■ **ФРАГМЕНТ ДОКУМЕНТА**:
════════

Летом-осенью 1989 года реформаторы в КПСС, не захотевшие избавиться от цепких объятий консерваторов, дали демократам возможность набрать политическую силу и влияние, позволили им представить правоцентристское единство в КПСС как стратегическую линию, а не как временный тактический маневр. Ситуация в стране требовала решительного развития курса на смешанную экономику, на создание правового государства и заключение нового союзного договора. Все это объективно работало на демократов.

К зиме 1989/90 года политическая ситуация существенно изменилась. Горбачев, не без оснований опасаясь, что весенние выборы в республиках приведут к победе радикальных сил («Демократическая Россия», РУХ и другие), которые сразу же - по примеру Прибалтики - постараются занять независимую позицию в отношении возглавляемого им Верховного Совета Союза, сделал шаг, против которого он и его единомышленники выступали еще несколько месяцев назад. Используя свой авторитет в возглавляемом им Верховным Совете СССР, он сумел - при сопротивлении Межрегиональной депутатской

группы - провести решение об учреждении поста Президента СССР. Став Президентом, Горбачев получил широкие политические полномочия и тем самым сильно укрепил свою власть в стране.

════════

■ **ЧТО СДЕЛАТЬ**:
1. Выпишите из отрывка о политической ситуации в СССР без изменений фрагмент от слов «К зиме 1989/90» до слов «власть в стране.» включительно.
2. Какое решение, согласно отрывку о политической ситуации в СССР, Горбачеву удалось провести в Верховном Совете СССР?
3. Напишите продолжение отрывка о политической ситуации в СССР, начиная сразу после его последнего предложения.
Приведенный ниже материал самостоятельный и с отрывком не связан.

■ **ПРЕДОСТАВЛЕННЫЙ МАТЕРИАЛ**:
════════

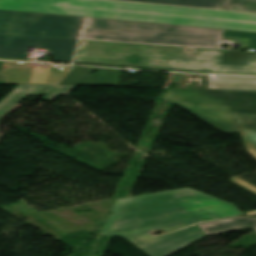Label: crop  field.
Instances as JSON below:
<instances>
[{
  "mask_svg": "<svg viewBox=\"0 0 256 256\" xmlns=\"http://www.w3.org/2000/svg\"><path fill=\"white\" fill-rule=\"evenodd\" d=\"M102 234L124 237L150 256H166L204 236L192 225L153 237L148 231L181 227L242 215L231 203L192 188L164 191L116 200Z\"/></svg>",
  "mask_w": 256,
  "mask_h": 256,
  "instance_id": "crop-field-1",
  "label": "crop field"
},
{
  "mask_svg": "<svg viewBox=\"0 0 256 256\" xmlns=\"http://www.w3.org/2000/svg\"><path fill=\"white\" fill-rule=\"evenodd\" d=\"M0 33L212 48L219 47L221 36H232L251 38L248 50L256 51V33L251 32L3 10Z\"/></svg>",
  "mask_w": 256,
  "mask_h": 256,
  "instance_id": "crop-field-2",
  "label": "crop field"
},
{
  "mask_svg": "<svg viewBox=\"0 0 256 256\" xmlns=\"http://www.w3.org/2000/svg\"><path fill=\"white\" fill-rule=\"evenodd\" d=\"M0 9L256 32V14L112 0H0Z\"/></svg>",
  "mask_w": 256,
  "mask_h": 256,
  "instance_id": "crop-field-3",
  "label": "crop field"
},
{
  "mask_svg": "<svg viewBox=\"0 0 256 256\" xmlns=\"http://www.w3.org/2000/svg\"><path fill=\"white\" fill-rule=\"evenodd\" d=\"M80 40L74 62L256 75V52Z\"/></svg>",
  "mask_w": 256,
  "mask_h": 256,
  "instance_id": "crop-field-4",
  "label": "crop field"
},
{
  "mask_svg": "<svg viewBox=\"0 0 256 256\" xmlns=\"http://www.w3.org/2000/svg\"><path fill=\"white\" fill-rule=\"evenodd\" d=\"M162 100L181 106L225 133L239 132L232 112H256V91L167 89Z\"/></svg>",
  "mask_w": 256,
  "mask_h": 256,
  "instance_id": "crop-field-5",
  "label": "crop field"
},
{
  "mask_svg": "<svg viewBox=\"0 0 256 256\" xmlns=\"http://www.w3.org/2000/svg\"><path fill=\"white\" fill-rule=\"evenodd\" d=\"M77 40L0 34V57L26 59L27 46L47 49L51 60L72 62Z\"/></svg>",
  "mask_w": 256,
  "mask_h": 256,
  "instance_id": "crop-field-6",
  "label": "crop field"
},
{
  "mask_svg": "<svg viewBox=\"0 0 256 256\" xmlns=\"http://www.w3.org/2000/svg\"><path fill=\"white\" fill-rule=\"evenodd\" d=\"M75 66L53 64L41 67L33 63L0 61L1 75L5 83L59 85Z\"/></svg>",
  "mask_w": 256,
  "mask_h": 256,
  "instance_id": "crop-field-7",
  "label": "crop field"
},
{
  "mask_svg": "<svg viewBox=\"0 0 256 256\" xmlns=\"http://www.w3.org/2000/svg\"><path fill=\"white\" fill-rule=\"evenodd\" d=\"M98 70L96 77L90 74ZM120 70L76 66L60 85L119 86Z\"/></svg>",
  "mask_w": 256,
  "mask_h": 256,
  "instance_id": "crop-field-8",
  "label": "crop field"
},
{
  "mask_svg": "<svg viewBox=\"0 0 256 256\" xmlns=\"http://www.w3.org/2000/svg\"><path fill=\"white\" fill-rule=\"evenodd\" d=\"M76 87L19 85L0 102V119L11 111L28 93L50 94L45 99L52 100L57 95L71 93Z\"/></svg>",
  "mask_w": 256,
  "mask_h": 256,
  "instance_id": "crop-field-9",
  "label": "crop field"
},
{
  "mask_svg": "<svg viewBox=\"0 0 256 256\" xmlns=\"http://www.w3.org/2000/svg\"><path fill=\"white\" fill-rule=\"evenodd\" d=\"M202 231L207 235L237 231L253 227L256 231V218L239 217L233 219H227L222 221H216L211 223L199 224Z\"/></svg>",
  "mask_w": 256,
  "mask_h": 256,
  "instance_id": "crop-field-10",
  "label": "crop field"
},
{
  "mask_svg": "<svg viewBox=\"0 0 256 256\" xmlns=\"http://www.w3.org/2000/svg\"><path fill=\"white\" fill-rule=\"evenodd\" d=\"M207 89L256 90V77L210 75Z\"/></svg>",
  "mask_w": 256,
  "mask_h": 256,
  "instance_id": "crop-field-11",
  "label": "crop field"
},
{
  "mask_svg": "<svg viewBox=\"0 0 256 256\" xmlns=\"http://www.w3.org/2000/svg\"><path fill=\"white\" fill-rule=\"evenodd\" d=\"M243 142L256 158V118L235 119Z\"/></svg>",
  "mask_w": 256,
  "mask_h": 256,
  "instance_id": "crop-field-12",
  "label": "crop field"
},
{
  "mask_svg": "<svg viewBox=\"0 0 256 256\" xmlns=\"http://www.w3.org/2000/svg\"><path fill=\"white\" fill-rule=\"evenodd\" d=\"M125 1L220 9L224 0H125Z\"/></svg>",
  "mask_w": 256,
  "mask_h": 256,
  "instance_id": "crop-field-13",
  "label": "crop field"
},
{
  "mask_svg": "<svg viewBox=\"0 0 256 256\" xmlns=\"http://www.w3.org/2000/svg\"><path fill=\"white\" fill-rule=\"evenodd\" d=\"M234 6L236 11L256 12V0H225L221 9L232 10Z\"/></svg>",
  "mask_w": 256,
  "mask_h": 256,
  "instance_id": "crop-field-14",
  "label": "crop field"
},
{
  "mask_svg": "<svg viewBox=\"0 0 256 256\" xmlns=\"http://www.w3.org/2000/svg\"><path fill=\"white\" fill-rule=\"evenodd\" d=\"M230 181L232 183H234V184H236V185H238V186H240V187H242V188H244V189H246V190H248V191H250V192H252L253 194L256 195V187H254L251 184L243 181L242 179L232 178V179H230Z\"/></svg>",
  "mask_w": 256,
  "mask_h": 256,
  "instance_id": "crop-field-15",
  "label": "crop field"
},
{
  "mask_svg": "<svg viewBox=\"0 0 256 256\" xmlns=\"http://www.w3.org/2000/svg\"><path fill=\"white\" fill-rule=\"evenodd\" d=\"M235 118L256 117V113H233Z\"/></svg>",
  "mask_w": 256,
  "mask_h": 256,
  "instance_id": "crop-field-16",
  "label": "crop field"
},
{
  "mask_svg": "<svg viewBox=\"0 0 256 256\" xmlns=\"http://www.w3.org/2000/svg\"><path fill=\"white\" fill-rule=\"evenodd\" d=\"M182 75H183V74L175 73V75H174V77H173V79H172L171 82H172V83H178Z\"/></svg>",
  "mask_w": 256,
  "mask_h": 256,
  "instance_id": "crop-field-17",
  "label": "crop field"
},
{
  "mask_svg": "<svg viewBox=\"0 0 256 256\" xmlns=\"http://www.w3.org/2000/svg\"><path fill=\"white\" fill-rule=\"evenodd\" d=\"M0 83H4V77L0 76Z\"/></svg>",
  "mask_w": 256,
  "mask_h": 256,
  "instance_id": "crop-field-18",
  "label": "crop field"
}]
</instances>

════════

■ **ОТВЕТЫ ПО ЗАДАНИЯМ**:
1.
К зиме 1989/90 года политическая ситуация существенно изменилась. Горбачев, не без оснований опасаясь, что весенние выборы в республиках приведут к победе радикальных сил («Демократическая Россия», РУХ и другие), которые сразу же - по примеру Прибалтики - постараются занять независимую позицию в отношении возглавляемого им Верховного Совета Союза, сделал шаг, против которого он и его единомышленники выступали еще несколько месяцев назад. Используя свой авторитет в возглавляемом им Верховным Совете СССР, он сумел - при сопротивлении Межрегиональной депутатской

группы - провести решение об учреждении поста Президента СССР. Став Президентом, Горбачев получил широкие политические полномочия и тем самым сильно укрепил свою власть в стране.

2. Решение об учреждении поста Президента СССР.

3.
Затем политическая борьба перешла на государственный уровень. Сложилось фактическое многовластие, при котором союзные и республиканские структуры не могли ни действовать без оглядки друг на друга, ни договориться между собой. «Война законов» между Союзом и республиками велась с переменным успехом и к зиме 1990/91 года достигла апогея в связи с трагическими событиями в Прибалтике, борьбой вокруг Союзного договора и союзного бюджета. Все это происходило на фоне быстрого развала экономики, межнациональной конфронтации между республиками и внутри их.

В результате наметился очередной сдвиг в умонастроениях общества. После того,

как в крупных индустриальных центрах России и Украины к власти пришли демократы, прошло немало времени, но ситуация продолжала ухудшаться. Более того, демократия явственно вырождалась в анархию, усиливая тоску по «сильной руке». Подобные настроения овладели и Верховным Советом СССР: в декабре он, опасаясь непредсказуемого развития событий, делегировал Президенту дополнительные полномочия, а заодно - дополнительную ответственность. Горбачев же в январе этого года сформировал новый Кабинет министров, в котором ключевые посты заняли представители «просвещенной» бюрократии и военно-промышленного комплекса.

Говоря о СССР, нужно сделать существенную оговорку, насчет первого президента Советского Союза, которым стал Михаил Сергеевич Горбачев, поскольку это тоже сыграло свою роль в истории СССР, в частности в распаде. Избрание Горбачева на должность Генерального секретаря ЦК КПСС вовсе не было предопределено расстановкой политических сил. Был, по признанию самого Михаила Сергеевича, и другой кандидат. Но в результате скрытой, недоступной простому смертному аппаратной игры победу одержала именно его команда.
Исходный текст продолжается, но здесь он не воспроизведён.